Page-level text extractions
——
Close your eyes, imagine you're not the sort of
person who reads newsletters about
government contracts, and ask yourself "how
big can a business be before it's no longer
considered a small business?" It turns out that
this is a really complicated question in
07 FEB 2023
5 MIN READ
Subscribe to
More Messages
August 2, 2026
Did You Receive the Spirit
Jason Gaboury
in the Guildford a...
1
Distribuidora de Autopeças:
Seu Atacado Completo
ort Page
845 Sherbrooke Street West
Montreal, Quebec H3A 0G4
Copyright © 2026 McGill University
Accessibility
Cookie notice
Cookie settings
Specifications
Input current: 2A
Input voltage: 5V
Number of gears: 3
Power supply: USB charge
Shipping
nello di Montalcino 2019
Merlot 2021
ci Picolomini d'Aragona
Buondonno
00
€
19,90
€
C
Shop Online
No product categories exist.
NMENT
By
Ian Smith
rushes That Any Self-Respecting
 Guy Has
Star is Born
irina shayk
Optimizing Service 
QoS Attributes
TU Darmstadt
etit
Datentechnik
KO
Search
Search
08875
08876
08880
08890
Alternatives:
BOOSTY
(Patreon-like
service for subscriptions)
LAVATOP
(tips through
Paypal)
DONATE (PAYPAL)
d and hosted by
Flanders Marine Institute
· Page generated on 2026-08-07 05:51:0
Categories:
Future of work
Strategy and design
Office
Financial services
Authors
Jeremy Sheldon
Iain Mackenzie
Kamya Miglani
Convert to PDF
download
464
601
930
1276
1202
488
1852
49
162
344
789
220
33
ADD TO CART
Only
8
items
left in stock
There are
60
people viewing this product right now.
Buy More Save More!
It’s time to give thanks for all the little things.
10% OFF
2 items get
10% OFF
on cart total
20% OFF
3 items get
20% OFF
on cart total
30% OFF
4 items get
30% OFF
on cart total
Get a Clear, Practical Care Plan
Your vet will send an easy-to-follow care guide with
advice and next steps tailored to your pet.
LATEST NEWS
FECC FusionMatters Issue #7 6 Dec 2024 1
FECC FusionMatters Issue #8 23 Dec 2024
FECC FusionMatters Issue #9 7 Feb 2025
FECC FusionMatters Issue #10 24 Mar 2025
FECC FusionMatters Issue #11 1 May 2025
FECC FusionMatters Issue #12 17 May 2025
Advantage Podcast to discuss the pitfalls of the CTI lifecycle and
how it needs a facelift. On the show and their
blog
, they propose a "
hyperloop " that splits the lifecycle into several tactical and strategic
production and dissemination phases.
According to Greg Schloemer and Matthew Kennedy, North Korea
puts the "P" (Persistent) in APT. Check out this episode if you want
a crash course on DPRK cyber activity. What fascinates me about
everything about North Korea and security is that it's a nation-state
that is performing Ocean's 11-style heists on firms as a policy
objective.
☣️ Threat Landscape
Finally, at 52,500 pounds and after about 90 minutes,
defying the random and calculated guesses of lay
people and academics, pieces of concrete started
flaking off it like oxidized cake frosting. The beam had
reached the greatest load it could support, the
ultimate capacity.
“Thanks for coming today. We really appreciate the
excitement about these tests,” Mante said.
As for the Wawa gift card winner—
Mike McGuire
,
——
> _Directions_: Copy, from the lines above, each one that holds "Korea".

> _Answer space_:
According to Greg Schloemer and Matthew Kennedy, North Korea
everything about North Korea and security is that it's a nation-state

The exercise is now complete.